* Exercise brief
The lines to copy are those in the listing that hold the word "casing".

* Material to process
☆ ☆ ☆ ☆ ☆

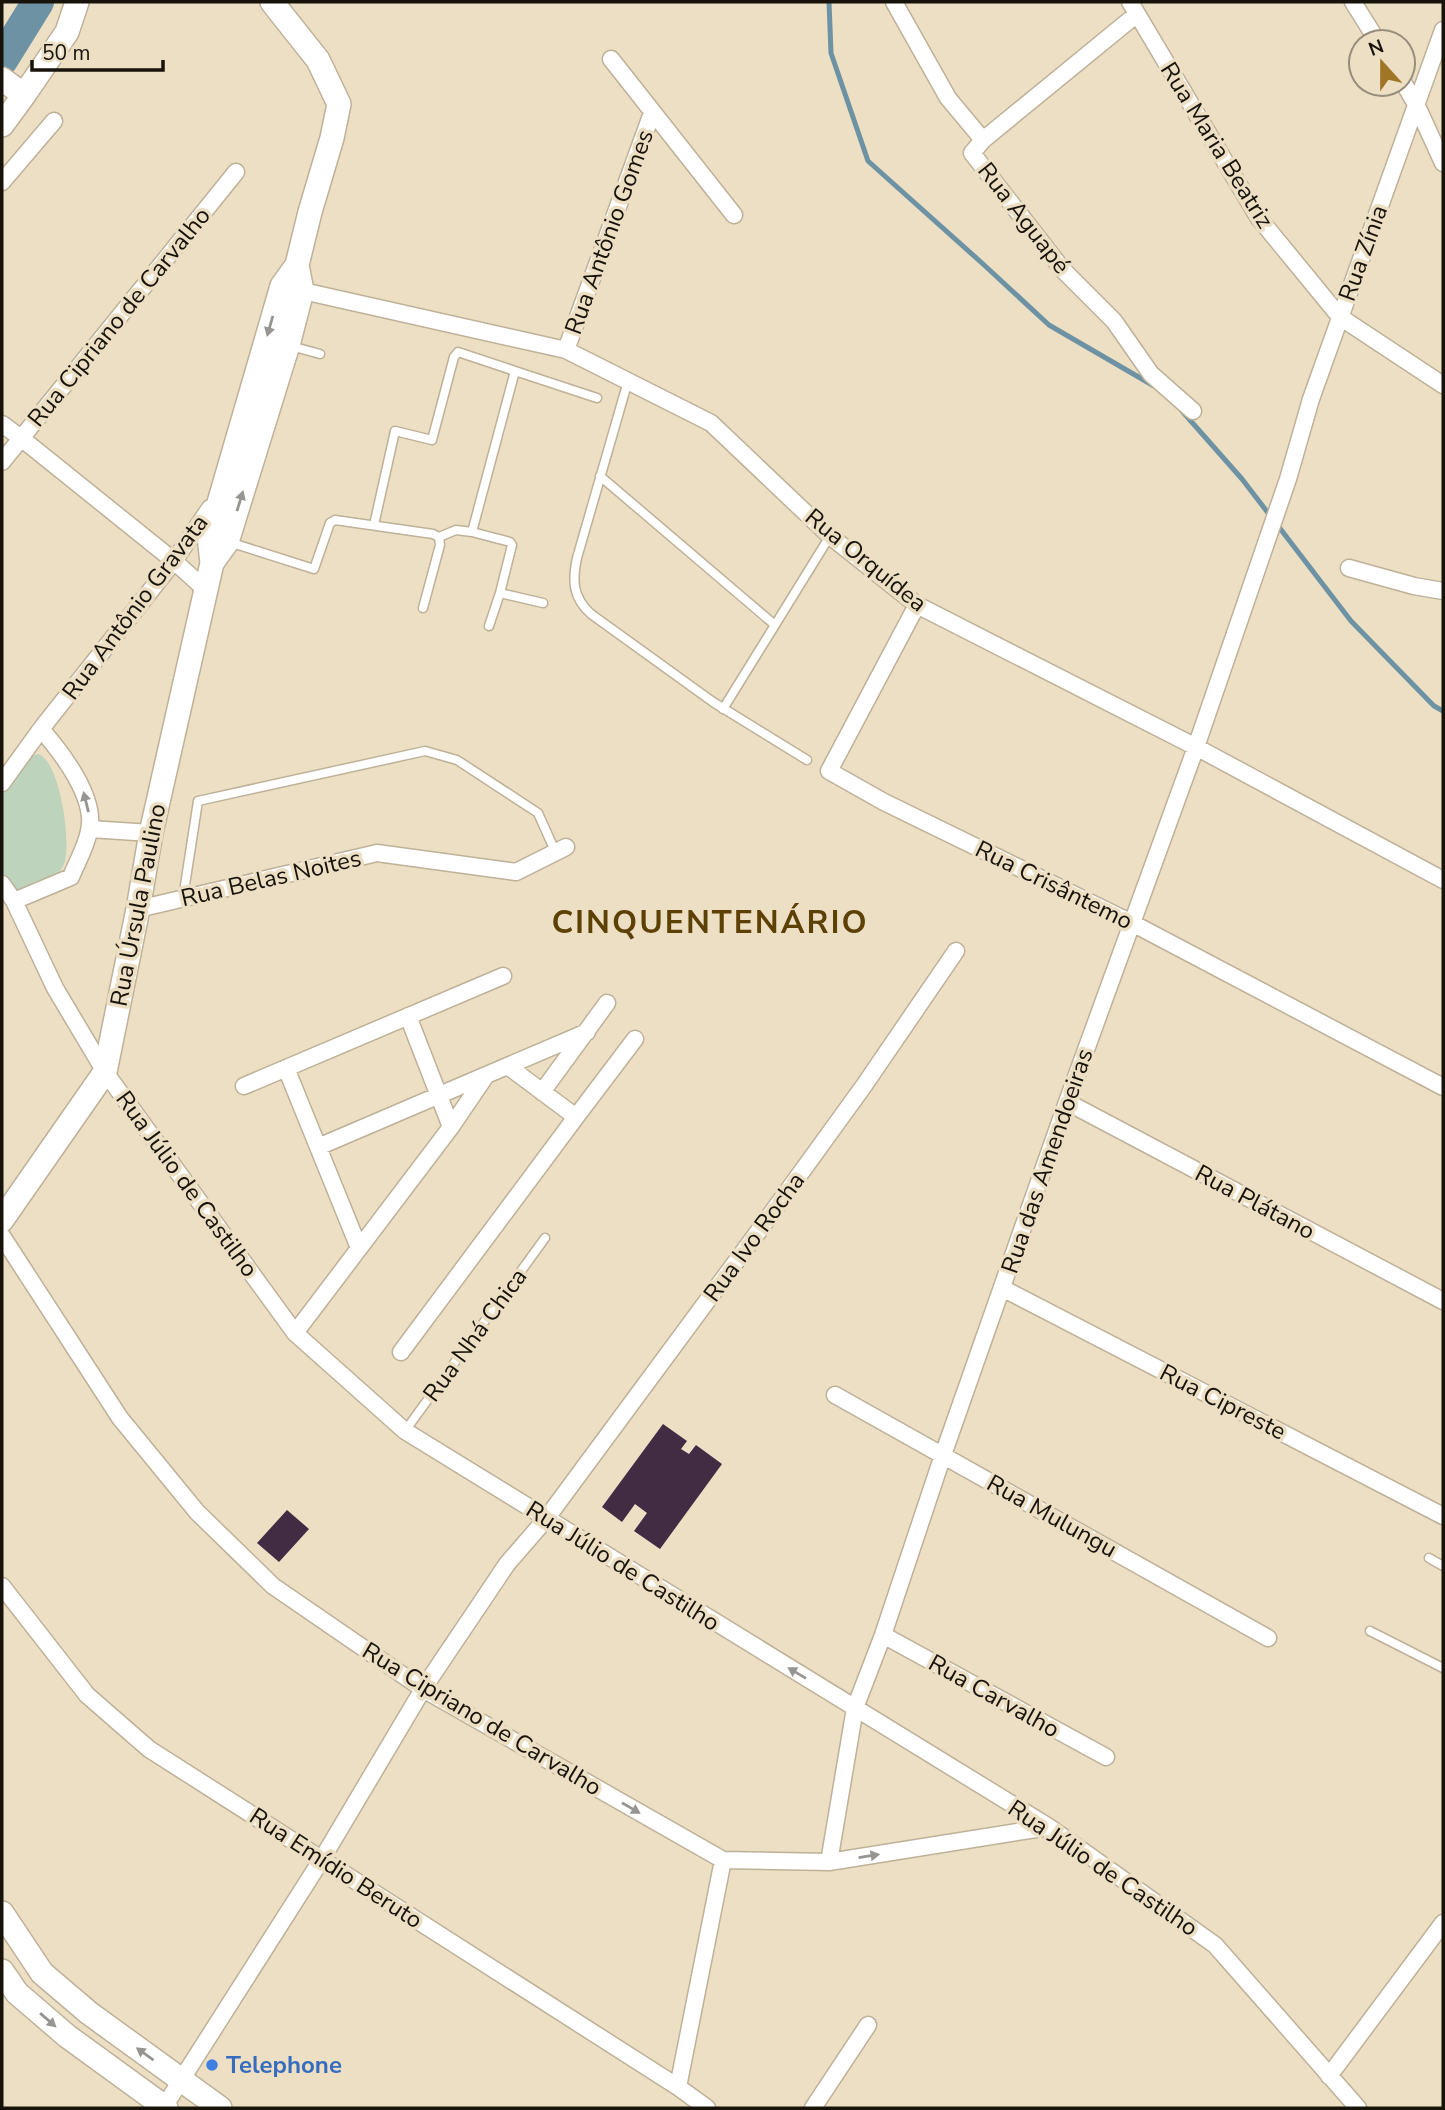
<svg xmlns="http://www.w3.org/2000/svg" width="1445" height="2110" font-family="'Nunito Sans',sans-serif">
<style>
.green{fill:#bdd3bb}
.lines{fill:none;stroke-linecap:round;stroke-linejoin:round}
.stream{stroke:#6c92a4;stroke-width:5}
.river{stroke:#6c92a4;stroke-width:32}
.building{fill:#412c44}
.lane-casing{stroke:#beb198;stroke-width:11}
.street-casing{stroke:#beb198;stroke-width:19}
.secondary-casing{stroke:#beb198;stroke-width:26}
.lane{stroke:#fff;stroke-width:8}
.street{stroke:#fff;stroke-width:16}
.secondary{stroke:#fff;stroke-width:23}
.oneway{fill:#979591}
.shop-dot{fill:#3f7fe0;stroke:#ecdfc4;stroke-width:2.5}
.labels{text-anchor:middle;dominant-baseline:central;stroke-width:7;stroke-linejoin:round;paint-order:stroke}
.street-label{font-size:24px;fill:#18130a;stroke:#ecdfc4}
.shop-label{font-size:24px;font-weight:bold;fill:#366cbe;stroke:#ecdfc4;text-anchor:start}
.district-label{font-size:32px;font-weight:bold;letter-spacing:2px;fill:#5d4003;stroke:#ecdfc4}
</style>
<rect width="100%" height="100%" fill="#ecdfc4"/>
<path class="green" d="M38 754C60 760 72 844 64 864 59 876 46 880 35 886 20 893 13 890 2 879V791L32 756Z"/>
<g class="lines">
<path class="stream" d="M829 2 831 53 868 161 983 264 1049 325 1154 386
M1182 411 1242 479 1351 621 1434 706 1443 711"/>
<path class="river" d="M2 60 38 2"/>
</g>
<path class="building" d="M663 1424 687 1441 681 1449 689 1454 696 1445 722 1464 660 1549 634 1531 647 1513 635 1504 622 1522 602 1507Z
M287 1510 309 1529 279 1562 257 1543Z"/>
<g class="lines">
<defs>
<path id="lane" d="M291 346 320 354
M515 371 597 398
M628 381 577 558C572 581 573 598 591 614L713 702 807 760
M600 476 775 625 723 709
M374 525 395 431 432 440 454 357 458 352 515 371 472 532 510 542 512 545 500 593 489 626
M439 537 456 530 472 532
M229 542 314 569 330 523 335 520 433 534 439 537 440 545 423 608
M500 593 543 603
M775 625 830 536
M183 898 198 801 425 751 457 760 538 813 555 851
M405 1431 545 1238
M1429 1558 1443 1566
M1370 1631 1443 1668"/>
<path id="street" d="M894 2 948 98 983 140
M1130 2 1258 217 1340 317 1443 385
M1353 2 1378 42
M1137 14 983 140 972 153 1063 270 1114 321 1151 374 1193 411
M611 59 734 215
M1403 82 1417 106 1443 163
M2 182 54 121
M294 289 566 350 711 423 830 536 917 605 1196 747 1443 880
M566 350 652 113
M2 424 21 438 174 561 206 590
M2 462 236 172
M1349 568 1414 586 1443 591
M917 605 829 771 884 802 1132 923 1443 1087
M2 783 41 729 174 561 210 508
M90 829 151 833
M2 884 14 901 55 988 105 1072 295 1333 405 1431 1049 1827 1215 1945 1358 2108
M14 901 71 877C77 862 86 847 89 831 97 798 61 752 41 729
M138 909 377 853 516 872 566 847
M408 1016 451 1127
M509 1067 576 1117 635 1039
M286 1068 359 1248
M244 1086 503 976
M542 1092 607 1003
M1067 1102 1443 1301
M318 1147 587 1032
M2 1236 120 1418 197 1512 273 1586 423 1689 723 1860 829 1862 1049 1827
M1002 1288 1443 1516
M295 1333 451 1127 485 1077
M401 1352 576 1117
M835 1395 1268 1638
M2 1586 87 1695 149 1749 678 2087 707 2108
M883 1635 1106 1757
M829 1862 855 1708 883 1635 943 1455 1067 1102 1196 747 1288 479 1311 399 1443 30
M1329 2076 1443 1923
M678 2087 723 1860
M164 2107 322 1859 423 1689 507 1564 546 1519 758 1232 863 1087 956 951
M813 2108 868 2025"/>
<path id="secondary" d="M2 79 24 95
M2 125 24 95 67 32 77 2
M212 563 227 542 288 345 302 291 297 265
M2 1220 105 1072 138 909 151 833 212 563 209 537 282 286 297 265 310 212 332 138 339 104 318 60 272 2
M2 1913 42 1973 89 2013 220 2108
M2 1971 17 1993 67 2036 166 2108"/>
</defs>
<use href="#lane" class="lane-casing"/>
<use href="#street" class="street-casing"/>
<use href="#secondary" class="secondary-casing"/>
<use href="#lane" class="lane"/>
<use href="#street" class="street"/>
<use href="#secondary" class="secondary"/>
</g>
<defs><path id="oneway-solid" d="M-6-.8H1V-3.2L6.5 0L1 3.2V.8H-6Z" transform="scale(1.75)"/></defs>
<g class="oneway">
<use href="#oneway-solid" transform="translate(270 326) rotate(106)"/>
<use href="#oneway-solid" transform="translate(240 501) rotate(-73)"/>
<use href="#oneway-solid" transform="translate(86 802) rotate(-104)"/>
<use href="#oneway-solid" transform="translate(797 1673) rotate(-149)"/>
<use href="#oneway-solid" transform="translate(631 1808) rotate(30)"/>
<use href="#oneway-solid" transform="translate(869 1856) rotate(-9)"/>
<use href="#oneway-solid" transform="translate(48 2020) rotate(41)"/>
<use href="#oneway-solid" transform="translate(145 2054) rotate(-144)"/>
</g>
<circle class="shop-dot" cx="212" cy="2065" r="7"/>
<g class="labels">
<g class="street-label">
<text transform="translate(1217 145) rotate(58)">Rua Maria Beatriz</text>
<text transform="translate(1024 218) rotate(52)">Rua Aguapé</text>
<text transform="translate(609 232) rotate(-70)">Rua Antônio Gomes</text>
<text transform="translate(1363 253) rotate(-70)">Rua Zínia</text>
<text transform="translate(119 317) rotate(-51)">Rua Cipriano de Carvalho</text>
<text transform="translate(866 560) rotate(39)">Rua Orquídea</text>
<text transform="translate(135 607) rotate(-53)">Rua Antônio Gravata</text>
<text transform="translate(271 878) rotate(-13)">Rua Belas Noites</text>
<text transform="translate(1054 885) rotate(26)">Rua Crisântemo</text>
<text transform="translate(138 905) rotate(-79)">Rua Úrsula Paulino</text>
<text transform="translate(1047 1161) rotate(-71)">Rua das Amendoeiras</text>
<text transform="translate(187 1184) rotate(54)">Rua Júlio de Castilho</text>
<text transform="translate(1255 1202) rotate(28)">Rua Plátano</text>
<text transform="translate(754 1237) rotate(-54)">Rua Ivo Rocha</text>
<text transform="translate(475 1335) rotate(-54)">Rua Nhá Chica</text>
<text transform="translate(1223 1402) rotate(27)">Rua Cipreste</text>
<text transform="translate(1052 1516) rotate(29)">Rua Mulungu</text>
<text transform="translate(623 1566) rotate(32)">Rua Júlio de Castilho</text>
<text transform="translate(994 1696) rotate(29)">Rua Carvalho</text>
<text transform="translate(482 1719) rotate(31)">Rua Cipriano de Carvalho</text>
<text transform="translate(336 1868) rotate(33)">Rua Emídio Beruto</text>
<text transform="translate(1103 1868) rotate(34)">Rua Júlio de Castilho</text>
</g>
<g class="shop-label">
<text x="226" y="2065">Telephone</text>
</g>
<g class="district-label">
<text x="710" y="922">CINQUENTENÁRIO</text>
</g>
</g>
<rect width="1445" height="2110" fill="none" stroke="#18130a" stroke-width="7"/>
<g transform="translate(1382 63) rotate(339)"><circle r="33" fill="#ecdfc4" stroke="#978d7a" stroke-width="2"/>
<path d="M0-5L12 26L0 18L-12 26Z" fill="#a17526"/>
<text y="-10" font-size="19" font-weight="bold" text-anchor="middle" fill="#18130a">N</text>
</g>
<path d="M32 60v10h131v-10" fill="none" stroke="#18130a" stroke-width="3.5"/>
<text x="42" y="60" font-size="21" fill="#18130a" stroke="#ecdfc4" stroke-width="5" paint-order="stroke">50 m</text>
</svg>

☆ ☆ ☆ ☆ ☆

* Task result
.lane-casing{stroke:#beb198;stroke-width:11}
.street-casing{stroke:#beb198;stroke-width:19}
.secondary-casing{stroke:#beb198;stroke-width:26}
<use href="#lane" class="lane-casing"/>
<use href="#street" class="street-casing"/>
<use href="#secondary" class="secondary-casing"/>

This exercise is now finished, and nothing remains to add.